Researchers find interplay of ancestry and sexual dimorphism significantly affect growth patterns in frontal sinuses
Located between and above your eyebrows, the frontal sinuses develop in shapes that are as unique to each person as a fingerprint. Since 1925, they've been used by forensic anthropologists to help identify human remains when dental or other medical records were missing.
Boston University School of Medicine (BUSM) researchers have found the development of the frontal sinus was affected more by sexual dimorphism than the ancestry of the individual and that it was the interplay between those two factors that produced the most significant variation.
"It is a common drive of people to be curious about ourselves, our backgrounds and our bodies. This study takes a fascinating structure that is as unique to an individual as their fingerprint and starts to shed light on what causes this feature to be so special to each person," said corresponding author Sean Tallman, Ph.D., assistant professor of anatomy & neurobiology. Former graduate student Austin Shamlou, MS, now a research technician at Massachusetts General Hospital, is a co-author in the study.

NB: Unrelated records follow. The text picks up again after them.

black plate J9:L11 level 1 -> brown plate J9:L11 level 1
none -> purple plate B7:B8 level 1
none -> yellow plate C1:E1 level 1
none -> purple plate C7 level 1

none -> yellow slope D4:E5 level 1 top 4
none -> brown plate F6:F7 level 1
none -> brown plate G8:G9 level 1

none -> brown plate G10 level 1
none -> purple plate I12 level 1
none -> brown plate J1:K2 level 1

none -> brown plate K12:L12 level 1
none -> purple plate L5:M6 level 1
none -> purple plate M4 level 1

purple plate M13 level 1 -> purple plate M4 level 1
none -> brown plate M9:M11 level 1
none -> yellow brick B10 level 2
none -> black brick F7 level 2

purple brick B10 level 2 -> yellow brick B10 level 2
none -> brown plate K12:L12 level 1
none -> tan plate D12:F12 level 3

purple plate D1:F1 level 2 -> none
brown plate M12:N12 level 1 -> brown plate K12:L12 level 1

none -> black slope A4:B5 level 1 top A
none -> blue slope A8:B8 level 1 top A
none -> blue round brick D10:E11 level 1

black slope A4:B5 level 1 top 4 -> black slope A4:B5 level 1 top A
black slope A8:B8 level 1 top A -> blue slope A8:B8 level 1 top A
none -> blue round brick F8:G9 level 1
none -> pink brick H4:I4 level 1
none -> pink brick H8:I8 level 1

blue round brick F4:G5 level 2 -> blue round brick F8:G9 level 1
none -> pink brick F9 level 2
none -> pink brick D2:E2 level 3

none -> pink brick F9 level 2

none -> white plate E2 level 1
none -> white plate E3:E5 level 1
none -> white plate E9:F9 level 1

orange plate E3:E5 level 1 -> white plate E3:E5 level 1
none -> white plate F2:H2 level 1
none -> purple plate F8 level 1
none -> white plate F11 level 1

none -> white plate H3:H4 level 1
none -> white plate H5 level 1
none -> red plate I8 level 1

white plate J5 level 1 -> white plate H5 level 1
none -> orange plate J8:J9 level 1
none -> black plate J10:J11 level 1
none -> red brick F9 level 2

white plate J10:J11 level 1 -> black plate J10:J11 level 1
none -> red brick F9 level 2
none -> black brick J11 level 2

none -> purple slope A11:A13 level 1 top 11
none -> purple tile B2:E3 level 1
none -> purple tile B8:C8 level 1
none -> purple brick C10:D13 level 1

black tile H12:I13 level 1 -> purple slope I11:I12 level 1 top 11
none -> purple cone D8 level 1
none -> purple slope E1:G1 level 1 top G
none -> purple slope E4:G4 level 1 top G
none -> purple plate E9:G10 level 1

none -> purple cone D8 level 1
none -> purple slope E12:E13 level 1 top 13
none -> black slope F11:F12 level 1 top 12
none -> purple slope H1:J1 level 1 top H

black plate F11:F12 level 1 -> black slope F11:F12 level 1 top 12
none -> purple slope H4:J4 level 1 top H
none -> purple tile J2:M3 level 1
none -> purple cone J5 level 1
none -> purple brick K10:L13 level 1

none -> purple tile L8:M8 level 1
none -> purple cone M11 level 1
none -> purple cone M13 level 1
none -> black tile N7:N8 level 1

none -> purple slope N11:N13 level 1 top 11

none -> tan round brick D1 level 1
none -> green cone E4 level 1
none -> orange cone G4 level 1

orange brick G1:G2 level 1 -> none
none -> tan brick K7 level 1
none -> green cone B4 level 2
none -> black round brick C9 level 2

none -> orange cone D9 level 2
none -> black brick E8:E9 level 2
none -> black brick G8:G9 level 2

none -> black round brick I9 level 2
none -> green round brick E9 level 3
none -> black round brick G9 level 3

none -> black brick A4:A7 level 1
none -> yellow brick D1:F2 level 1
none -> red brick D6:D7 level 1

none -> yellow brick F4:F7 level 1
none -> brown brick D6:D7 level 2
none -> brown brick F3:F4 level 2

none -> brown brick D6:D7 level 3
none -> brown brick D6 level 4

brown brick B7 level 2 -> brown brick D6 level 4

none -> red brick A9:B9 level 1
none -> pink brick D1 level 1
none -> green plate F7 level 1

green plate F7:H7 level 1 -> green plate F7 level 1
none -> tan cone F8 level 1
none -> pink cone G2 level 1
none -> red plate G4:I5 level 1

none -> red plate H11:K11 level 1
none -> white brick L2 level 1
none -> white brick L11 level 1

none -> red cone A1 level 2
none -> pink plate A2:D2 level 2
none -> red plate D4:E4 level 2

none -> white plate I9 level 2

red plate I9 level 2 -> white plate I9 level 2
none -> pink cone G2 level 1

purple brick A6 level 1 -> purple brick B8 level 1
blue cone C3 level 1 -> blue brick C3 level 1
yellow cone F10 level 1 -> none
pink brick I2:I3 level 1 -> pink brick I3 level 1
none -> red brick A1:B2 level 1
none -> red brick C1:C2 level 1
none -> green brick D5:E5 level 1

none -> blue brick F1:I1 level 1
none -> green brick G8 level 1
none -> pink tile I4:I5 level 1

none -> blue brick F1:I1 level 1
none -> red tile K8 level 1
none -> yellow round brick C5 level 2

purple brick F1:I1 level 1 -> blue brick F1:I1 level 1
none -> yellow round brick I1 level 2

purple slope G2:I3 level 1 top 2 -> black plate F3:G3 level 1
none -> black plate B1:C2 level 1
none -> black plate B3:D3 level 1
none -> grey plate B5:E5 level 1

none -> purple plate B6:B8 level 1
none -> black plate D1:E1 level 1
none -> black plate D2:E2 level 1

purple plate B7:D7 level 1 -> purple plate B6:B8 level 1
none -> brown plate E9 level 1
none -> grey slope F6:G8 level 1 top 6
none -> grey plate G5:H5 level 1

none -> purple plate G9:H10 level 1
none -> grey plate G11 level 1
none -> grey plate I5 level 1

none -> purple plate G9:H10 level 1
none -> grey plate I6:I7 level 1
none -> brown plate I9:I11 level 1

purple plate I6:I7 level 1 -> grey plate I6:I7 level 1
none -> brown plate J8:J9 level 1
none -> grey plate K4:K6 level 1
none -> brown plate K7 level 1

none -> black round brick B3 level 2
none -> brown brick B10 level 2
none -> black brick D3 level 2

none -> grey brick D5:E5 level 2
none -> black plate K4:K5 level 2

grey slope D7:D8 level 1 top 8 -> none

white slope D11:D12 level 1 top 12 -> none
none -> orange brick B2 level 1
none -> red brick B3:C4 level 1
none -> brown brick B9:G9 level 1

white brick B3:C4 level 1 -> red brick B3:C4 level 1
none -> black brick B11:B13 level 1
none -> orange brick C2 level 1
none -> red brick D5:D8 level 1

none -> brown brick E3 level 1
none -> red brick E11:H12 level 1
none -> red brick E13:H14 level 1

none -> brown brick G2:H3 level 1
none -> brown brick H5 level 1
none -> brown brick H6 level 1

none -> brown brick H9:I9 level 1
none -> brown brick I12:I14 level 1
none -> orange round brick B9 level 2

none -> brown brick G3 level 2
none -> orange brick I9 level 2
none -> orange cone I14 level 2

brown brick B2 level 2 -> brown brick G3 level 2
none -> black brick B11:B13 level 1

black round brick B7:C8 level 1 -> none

The researchers analyzed computed tomography (CT) images of more than 300 individuals designated as assigned male or assigned female at birth. Individuals also were classified by ancestral backgrounds of African-derived, Asian-derived, European-derived, or Latin American-derived. The authors used Photoshop to create an outline of the frontal sinus layer-by-layer and took measurements of maximum height, width and depth. These frontal sinus outlines were categorized into three groups and compared against variables. The study concluded that when considered separately neither assigned sex nor ancestry significantly affected sinus shape, but there was significant variation in maximum height and maximum depth when the two factors were looked at together.
"Interestingly, the interactive effects of sexual dimorphism and adaptive population histories influence the dimensions of the frontal sinus," said Tallman, who added that a clear pattern had not yet been found.
Tallman said further research was needed to address the question of why the frontal sinus forms unique structures for every individual. He cautioned that in the U.S. sinus variation did not fall along ancestral lines, suggesting that there was significant overlap in ancestral climates or that climate adaptations no longer impacted variation in the U.S.
These findings appear online in the journal Biology.